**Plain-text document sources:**
○ ○ ○ ○
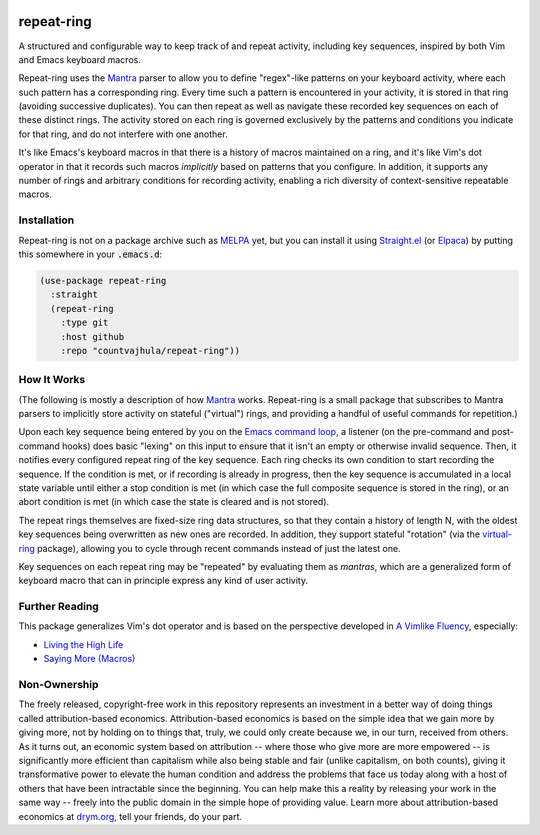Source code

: .. image:: https://github.com/countvajhula/repeat-ring/actions/workflows/test.yml/badge.svg
    :target: https://github.com/countvajhula/repeat-ring/actions

.. image:: https://coveralls.io/repos/github/countvajhula/repeat-ring/badge.svg?branch=master
    :target: https://coveralls.io/github/countvajhula/repeat-ring?branch=master

.. image:: https://melpa.org/packages/repeat-ring-badge.svg
    :alt: MELPA
    :target: https://melpa.org/#/repeat-ring

.. image:: https://stable.melpa.org/packages/repeat-ring-badge.svg
    :alt: MELPA Stable
    :target: https://stable.melpa.org/#/repeat-ring

repeat-ring
===========
A structured and configurable way to keep track of and repeat activity, including key sequences, inspired by both Vim and Emacs keyboard macros.

Repeat-ring uses the `Mantra <https://github.com/countvajhula/mantra>`_ parser to allow you to define "regex"-like patterns on your keyboard activity, where each such pattern has a corresponding ring. Every time such a pattern is encountered in your activity, it is stored in that ring (avoiding successive duplicates). You can then repeat as well as navigate these recorded key sequences on each of these distinct rings. The activity stored on each ring is governed exclusively by the patterns and conditions you indicate for that ring, and do not interfere with one another.

It's like Emacs's keyboard macros in that there is a history of macros maintained on a ring, and it's like Vim's dot operator in that it records such macros *implicitly* based on patterns that you configure. In addition, it supports any number of rings and arbitrary conditions for recording activity, enabling a rich diversity of context-sensitive repeatable macros.

Installation
------------

Repeat-ring is not on a package archive such as `MELPA <https://melpa.org/>`_ yet, but you can install it using `Straight.el <https://github.com/radian-software/straight.el>`_ (or `Elpaca <https://github.com/progfolio/elpaca>`_) by putting this somewhere in your :code:`.emacs.d`:

.. code-block:: elisp

  (use-package repeat-ring
    :straight
    (repeat-ring
      :type git
      :host github
      :repo "countvajhula/repeat-ring"))

How It Works
------------

(The following is mostly a description of how `Mantra <https://github.com/countvajhula/mantra>`_ works. Repeat-ring is a small package that subscribes to Mantra parsers to implicitly store activity on stateful ("virtual") rings, and providing a handful of useful commands for repetition.)

Upon each key sequence being entered by you on the `Emacs command loop <https://www.gnu.org/software/emacs/manual/html_node/elisp/Command-Overview.html>`_, a listener (on the pre-command and post-command hooks) does basic "lexing" on this input to ensure that it isn't an empty or otherwise invalid sequence. Then, it notifies every configured repeat ring of the key sequence. Each ring checks its own condition to start recording the sequence. If the condition is met, or if recording is already in progress, then the key sequence is accumulated in a local state variable until either a stop condition is met (in which case the full composite sequence is stored in the ring), or an abort condition is met (in which case the state is cleared and is not stored).

The repeat rings themselves are fixed-size ring data structures, so that they contain a history of length N, with the oldest key sequences being overwritten as new ones are recorded. In addition, they support stateful "rotation" (via the `virtual-ring <https://github.com/countvajhula/virtual-ring>`_ package), allowing you to cycle through recent commands instead of just the latest one.

Key sequences on each repeat ring may be "repeated" by evaluating them as *mantras*, which are a generalized form of keyboard macro that can in principle express any kind of user activity.

Further Reading
---------------

This package generalizes Vim's dot operator and is based on the perspective developed in `A Vimlike Fluency <https://countvajhula.com/2021/01/21/vim-tip-of-the-day-a-series/>`_, especially:

- `Living the High Life <https://countvajhula.com/2021/02/02/vim-tip-of-the-day-living-the-high-life/>`_
- `Saying More (Macros) <https://countvajhula.com/2021/02/08/vim-tip-of-the-day-saying-more-macros/>`_

Non-Ownership
-------------

The freely released, copyright-free work in this repository represents an investment in a better way of doing things called attribution-based economics. Attribution-based economics is based on the simple idea that we gain more by giving more, not by holding on to things that, truly, we could only create because we, in our turn, received from others. As it turns out, an economic system based on attribution -- where those who give more are more empowered -- is significantly more efficient than capitalism while also being stable and fair (unlike capitalism, on both counts), giving it transformative power to elevate the human condition and address the problems that face us today along with a host of others that have been intractable since the beginning. You can help make this a reality by releasing your work in the same way -- freely into the public domain in the simple hope of providing value. Learn more about attribution-based economics at `drym.org <https://drym.org>`_, tell your friends, do your part.
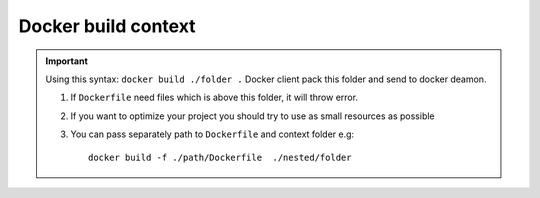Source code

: Docker build context
====================

.. important:: Using this syntax: ``docker build ./folder .`` Docker client pack this folder and send to docker deamon. 
    
    1. If ``Dockerfile`` need files which is above this folder, it will throw error.
    2. If you want to optimize your project you should try to use as small resources as possible 
    3. You can pass separately path to ``Dockerfile`` and context folder e.g::

        docker build -f ./path/Dockerfile  ./nested/folder

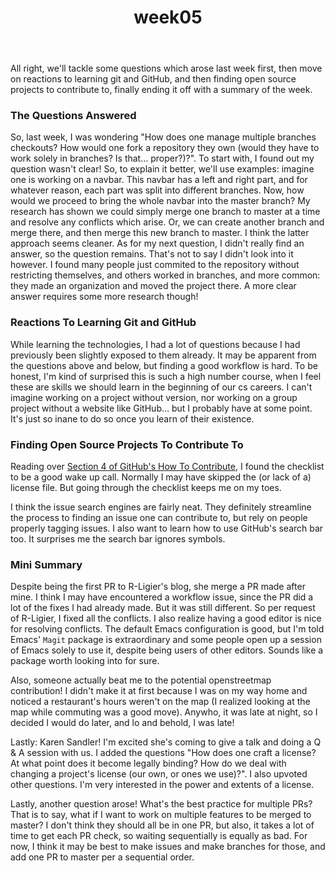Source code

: #+TITLE: week05
#+layout: post
#+categories: OSS-class feelings origin-story
#+liquid: enabled
#+feature_image: https://images.unsplash.com/photo-1514625796505-dba9ebaf5816?ixlib=rb-1.2.1&ixid=eyJhcHBfaWQiOjEyMDd9&auto=format&fit=crop&w=1349&q=80
#+comments: true

All right, we'll tackle some questions which arose last week first, then move on reactions to learning git and GitHub, and then finding open source projects to contribute to, finally ending it off with a summary of the week.

*** The Questions Answered

So, last week, I was wondering "How does one manage multiple branches checkouts? How would one fork a repository they own (would they have to work solely in branches? Is that... proper?)?". To start with, I found out my question wasn't clear! So, to explain it better, we'll use examples: imagine one is working on a navbar. This navbar has a left and right part, and for whatever reason, each part was split into different branches. Now, how would we proceed to bring the whole navbar into the master branch? My research has shown we could simply merge one branch to master at a time and resolve any conflicts which arise. Or, we can create another branch and merge there, and then merge this new branch to master. I think the latter approach seems cleaner. As for my next question, I didn't really find an answer, so the question remains. That's not to say I didn't look into it however. I found many people just commited to the repository without restricting themselves, and others worked in branches, and more common: they made an organization and moved the project there. A more clear answer requires some more research though!

*** Reactions To Learning Git and GitHub

While learning the technologies, I had a lot of questions because I had previously been slightly exposed to them already. It may be apparent from the questions above and below, but finding a good workflow is hard. To be honest, I'm kind of surprised this is such a high number course, when I feel these are skills we should learn in the beginning of our cs careers. I can't imagine working on a project without version, nor working on a group project without a website like GitHub... but I probably have at some point. It's just so inane to do so once you learn of their existence.

*** Finding Open Source Projects To Contribute To

Reading over [[https://opensource.guide/how-to-contribute/#finding-a-project-to-contribute-to][Section 4 of GitHub's How To Contribute]], I found the checklist to be a good wake up call. Normally I may have skipped the (or lack of a) license file. But going through the checklist keeps me on my toes.

I think the issue search engines are fairly neat. They definitely streamline the process to finding an issue one can contribute to, but rely on people properly tagging issues. I also want to learn how to use GitHub's search bar too. It surprises me the search bar ignores symbols.

*** Mini Summary

Despite being the first PR to R-Ligier's blog, she merge a PR made after mine. I think I may have encountered a workflow issue, since the PR did a lot of the fixes I had already made. But it was still different. So per request of  R-Ligier, I fixed all the conflicts. I also realize having a good editor is nice for resolving conflicts. The default Emacs configuration is good, but I'm told Emacs' =Magit= package is extraordinary and some people open up a session of Emacs solely to use it, despite being users of other editors. Sounds like a package worth looking into for sure.

Also, someone actually beat me to the potential openstreetmap contribution! I didn't make it at first because I was on my way home and noticed a restaurant's hours weren't on the map (I realized looking at the map while commuting was a good move). Anywho, it was late at night, so I decided I would do later, and lo and behold, I was late!

Lastly: Karen Sandler! I'm excited she's coming to give a talk and doing a Q & A session with us. I added the questions "How does one craft a license? At what point does it become legally binding? How do we deal with changing a project's license (our own, or ones we use)?". I also upvoted other questions. I'm very interested in the power and extents of a license.

Lastly, another question arose! What's the best practice for multiple PRs? That is to say, what if I want to work on multiple features to be merged to master? I don't think they should all be in one PR, but also, it takes a lot of time to get each PR check, so waiting sequentially is equally as bad. For now, I think it may be best to make issues and make branches for those, and add one PR to master per a sequential order.
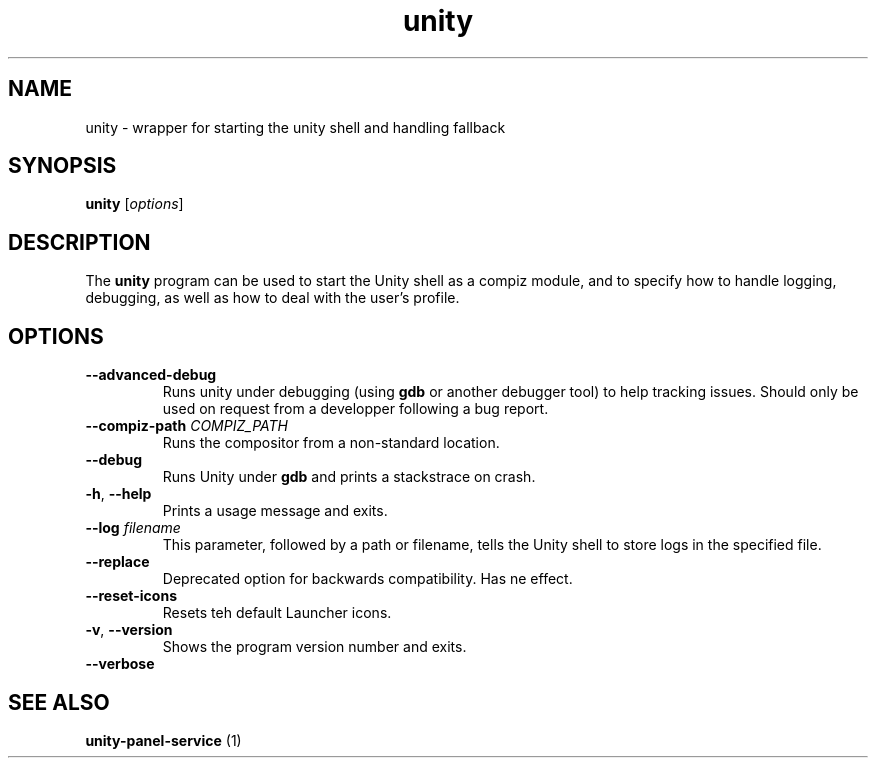 .TH unity "1" "09 August 2014" "" "Linux User's Manual"

.SH NAME
unity \- wrapper for starting the unity shell and handling fallback

.SH SYNOPSIS
.B unity
.RI [ options ]
.br

.SH DESCRIPTION
The \fBunity\fP program can be used to start the Unity shell as a compiz module, and to specify how to handle logging, debugging, as well as how to deal with the user's profile.

.SH OPTIONS
.TP
.BR \-\-advanced\-debug
Runs unity under debugging (using \fBgdb\fR or another debugger tool) to help tracking issues. Should only be used on request from a developper following a bug report.

.TP
.BR "-\-compiz-path \fICOMPIZ_PATH\fR"
Runs the compositor from a non-standard location.

.TP
.BR \-\-debug
Runs Unity under
.B gdb
and prints a stackstrace on crash.

.TP
.BR \-h ", " \-\-help
Prints a usage message and exits.

.TP
.BR "\-\-log \fIfilename\fR"
This parameter, followed by a path or filename, tells the Unity shell to store logs in the specified file.

.TP
.BR \-\-replace
Deprecated option for backwards compatibility.  Has ne effect.

.TP
.BR \-\-reset\-icons
Resets teh default Launcher icons.

.TP
.BR \-v ", " \-\-version
Shows the program version number and exits.

.TP
.BR \-\-verbose

.SH "SEE ALSO"
.B unity-panel-service
(1)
○ ○ ○ ○
**Problem details:**
Looking at the data above, show all lines where the word "debugging" occurs.

**Response below:**
The \fBunity\fP program can be used to start the Unity shell as a compiz module, and to specify how to handle logging, debugging, as well as how to deal with the user's profile.
Runs unity under debugging (using \fBgdb\fR or another debugger tool) to help tracking issues. Should only be used on request from a developper following a bug report.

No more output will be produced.